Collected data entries
____
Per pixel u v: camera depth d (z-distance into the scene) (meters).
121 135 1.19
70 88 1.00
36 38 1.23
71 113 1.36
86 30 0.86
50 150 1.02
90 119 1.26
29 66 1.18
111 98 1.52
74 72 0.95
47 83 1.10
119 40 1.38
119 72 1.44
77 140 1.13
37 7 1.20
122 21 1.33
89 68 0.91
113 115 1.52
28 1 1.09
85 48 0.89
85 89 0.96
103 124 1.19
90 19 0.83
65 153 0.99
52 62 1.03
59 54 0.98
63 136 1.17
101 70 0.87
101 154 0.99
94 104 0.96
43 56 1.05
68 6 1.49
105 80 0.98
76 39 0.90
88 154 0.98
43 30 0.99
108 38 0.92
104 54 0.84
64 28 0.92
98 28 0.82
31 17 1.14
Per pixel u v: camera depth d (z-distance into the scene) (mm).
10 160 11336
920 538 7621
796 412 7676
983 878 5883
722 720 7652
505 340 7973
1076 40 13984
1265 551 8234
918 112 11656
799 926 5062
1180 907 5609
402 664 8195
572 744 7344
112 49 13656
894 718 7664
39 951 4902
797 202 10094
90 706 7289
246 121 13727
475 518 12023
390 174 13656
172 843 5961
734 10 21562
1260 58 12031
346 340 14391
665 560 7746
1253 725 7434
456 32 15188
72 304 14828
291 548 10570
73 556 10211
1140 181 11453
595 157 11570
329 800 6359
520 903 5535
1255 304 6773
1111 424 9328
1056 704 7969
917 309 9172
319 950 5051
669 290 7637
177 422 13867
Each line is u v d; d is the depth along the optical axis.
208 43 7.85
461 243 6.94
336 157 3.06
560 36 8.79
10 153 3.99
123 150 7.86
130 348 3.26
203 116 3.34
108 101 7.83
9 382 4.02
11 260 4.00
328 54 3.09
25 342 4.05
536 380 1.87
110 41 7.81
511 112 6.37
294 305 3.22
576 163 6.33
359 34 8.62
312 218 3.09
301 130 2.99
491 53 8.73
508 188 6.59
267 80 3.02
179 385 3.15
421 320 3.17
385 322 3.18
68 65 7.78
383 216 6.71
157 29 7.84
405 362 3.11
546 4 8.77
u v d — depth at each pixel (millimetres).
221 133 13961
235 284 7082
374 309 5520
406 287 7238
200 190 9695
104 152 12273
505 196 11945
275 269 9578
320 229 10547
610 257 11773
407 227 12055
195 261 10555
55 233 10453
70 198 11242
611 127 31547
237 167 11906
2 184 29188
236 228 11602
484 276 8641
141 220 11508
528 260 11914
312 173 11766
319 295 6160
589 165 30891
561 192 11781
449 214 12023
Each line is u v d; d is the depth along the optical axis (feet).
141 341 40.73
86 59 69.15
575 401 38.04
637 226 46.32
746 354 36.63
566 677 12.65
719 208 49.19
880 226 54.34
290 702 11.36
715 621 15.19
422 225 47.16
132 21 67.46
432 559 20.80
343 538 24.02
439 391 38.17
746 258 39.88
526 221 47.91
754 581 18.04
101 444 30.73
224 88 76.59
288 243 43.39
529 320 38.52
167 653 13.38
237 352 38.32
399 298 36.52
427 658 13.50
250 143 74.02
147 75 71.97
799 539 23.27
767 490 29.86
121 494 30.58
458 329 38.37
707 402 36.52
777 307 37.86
____
**Exercise:**
Could you write out the full data verbatim?

**Response for this exercise:**
Per pixel u v: camera depth d (z-distance into the scene) (meters).
121 135 1.19
70 88 1.00
36 38 1.23
71 113 1.36
86 30 0.86
50 150 1.02
90 119 1.26
29 66 1.18
111 98 1.52
74 72 0.95
47 83 1.10
119 40 1.38
119 72 1.44
77 140 1.13
37 7 1.20
122 21 1.33
89 68 0.91
113 115 1.52
28 1 1.09
85 48 0.89
85 89 0.96
103 124 1.19
90 19 0.83
65 153 0.99
52 62 1.03
59 54 0.98
63 136 1.17
101 70 0.87
101 154 0.99
94 104 0.96
43 56 1.05
68 6 1.49
105 80 0.98
76 39 0.90
88 154 0.98
43 30 0.99
108 38 0.92
104 54 0.84
64 28 0.92
98 28 0.82
31 17 1.14
Per pixel u v: camera depth d (z-distance into the scene) (mm).
10 160 11336
920 538 7621
796 412 7676
983 878 5883
722 720 7652
505 340 7973
1076 40 13984
1265 551 8234
918 112 11656
799 926 5062
1180 907 5609
402 664 8195
572 744 7344
112 49 13656
894 718 7664
39 951 4902
797 202 10094
90 706 7289
246 121 13727
475 518 12023
390 174 13656
172 843 5961
734 10 21562
1260 58 12031
346 340 14391
665 560 7746
1253 725 7434
456 32 15188
72 304 14828
291 548 10570
73 556 10211
1140 181 11453
595 157 11570
329 800 6359
520 903 5535
1255 304 6773
1111 424 9328
1056 704 7969
917 309 9172
319 950 5051
669 290 7637
177 422 13867
Each line is u v d; d is the depth along the optical axis.
208 43 7.85
461 243 6.94
336 157 3.06
560 36 8.79
10 153 3.99
123 150 7.86
130 348 3.26
203 116 3.34
108 101 7.83
9 382 4.02
11 260 4.00
328 54 3.09
25 342 4.05
536 380 1.87
110 41 7.81
511 112 6.37
294 305 3.22
576 163 6.33
359 34 8.62
312 218 3.09
301 130 2.99
491 53 8.73
508 188 6.59
267 80 3.02
179 385 3.15
421 320 3.17
385 322 3.18
68 65 7.78
383 216 6.71
157 29 7.84
405 362 3.11
546 4 8.77
u v d — depth at each pixel (millimetres).
221 133 13961
235 284 7082
374 309 5520
406 287 7238
200 190 9695
104 152 12273
505 196 11945
275 269 9578
320 229 10547
610 257 11773
407 227 12055
195 261 10555
55 233 10453
70 198 11242
611 127 31547
237 167 11906
2 184 29188
236 228 11602
484 276 8641
141 220 11508
528 260 11914
312 173 11766
319 295 6160
589 165 30891
561 192 11781
449 214 12023
Each line is u v d; d is the depth along the optical axis (feet).
141 341 40.73
86 59 69.15
575 401 38.04
637 226 46.32
746 354 36.63
566 677 12.65
719 208 49.19
880 226 54.34
290 702 11.36
715 621 15.19
422 225 47.16
132 21 67.46
432 559 20.80
343 538 24.02
439 391 38.17
746 258 39.88
526 221 47.91
754 581 18.04
101 444 30.73
224 88 76.59
288 243 43.39
529 320 38.52
167 653 13.38
237 352 38.32
399 298 36.52
427 658 13.50
250 143 74.02
147 75 71.97
799 539 23.27
767 490 29.86
121 494 30.58
458 329 38.37
707 402 36.52
777 307 37.86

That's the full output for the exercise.